Hinter dem Vorstoß Hartges steckt ein Streit, der seit den Schulschließungen neu entflammt ist. Auf der einen Seite stehen Lehrer, die irgendwie mit ihren Schülern kommunizieren wollten. Auf der anderen die Datenschützer, die die digitale Privatsphäre der Schüler schützen müssen.
Konkrete Dienste nennt Hartge – wie ihre Kollegen aus anderen Bundesländern – nicht. Gemeint sind Zoom, Skype, Facebook und Whatsapp – jene US-Anbieter, die beliebt und verbreitet sind – und keinerlei Datensicherheit bieten.

Minister wollen Lehrer nicht kritisieren

Corona hat gezeigt, wie wenig Erfahrung Schulen mit Online-Kommunikation haben. Viele Schulen hatten vor Ausbruch der Pandemie nur eine einzige Mail-Adresse – manche machen das bis heute so. Das ist nicht nur eine Frage technischer Ausstattung, sondern einer Schulkultur, die sich wandelt. Nur wenige Schulen hatten vor Corona Routine mit Online-Formaten und konnten aus den Vollen schöpfen.

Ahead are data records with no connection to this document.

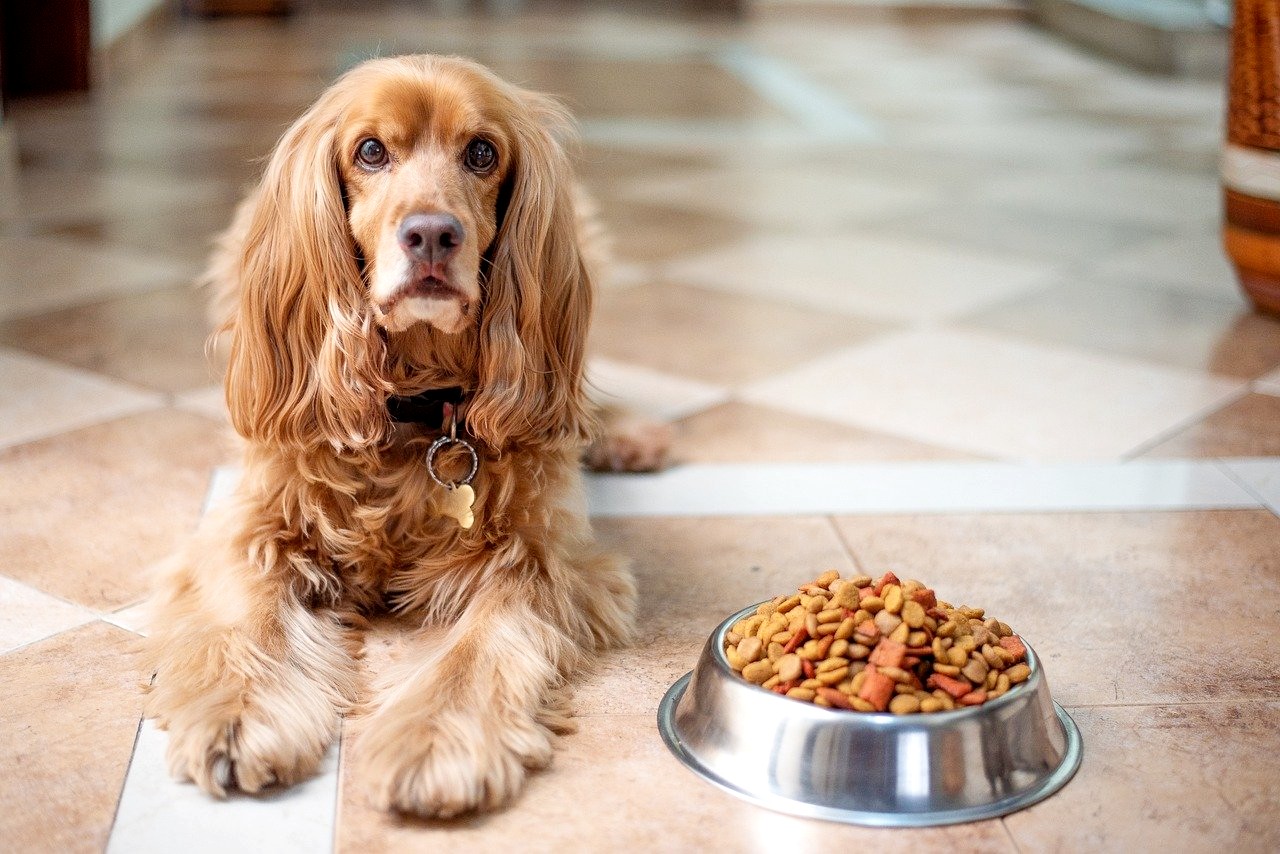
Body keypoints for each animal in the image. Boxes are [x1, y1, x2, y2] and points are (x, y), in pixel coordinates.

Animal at [142, 56, 660, 819]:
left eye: (482, 153)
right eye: (370, 151)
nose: (432, 236)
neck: (416, 407)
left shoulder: (542, 559)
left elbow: (480, 648)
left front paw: (436, 742)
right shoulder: (253, 527)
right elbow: (250, 617)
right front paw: (239, 715)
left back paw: (628, 433)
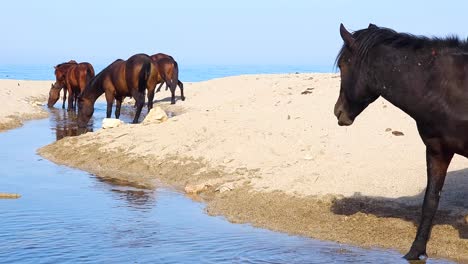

Viele Lehrer dagegen sahen es nicht als Aufgabe, nach Feierabend für Schülerfragen bereit zu stehen. Corona zwang sie aber dazu. Aus einer Mischung aus Verzweiflung und Unbedarftheit haben Schulen einfach losgelegt. Nicht wissend, dass die Klassenchats auf Whatsapp auf Servern hinterm Atlantik gespeichert werden – mit Klarnamen und ohne jeglichen Schutz. Theoretisch könnte der US-Präsident, wenn er will, auf diese Schülerdaten zugreifen, denn das ist ihm laut Gesetz möglich. Egal sein sollte das weder Lehrern noch Eltern.
Die Bildungsminister sind in einer Zwickmühle. Kritisieren will etwa Britta Ernst (SPD) aus Brandenburg nicht, denn eine Alternative zu den US-Giganten konnte sie nicht anbieten. Die Schulcloud, die all das leisten soll, war nicht pünktlich einsatzbereit. Inzwischen ist die Cloud zwar für mehr Schulen geöffnet – aber nicht alle wollen sie nutzen. Für das mit Millionen geförderte digitale Klassenzimmer ging in den ersten Wochen des Homeschoolings wertvolle Zeit verloren.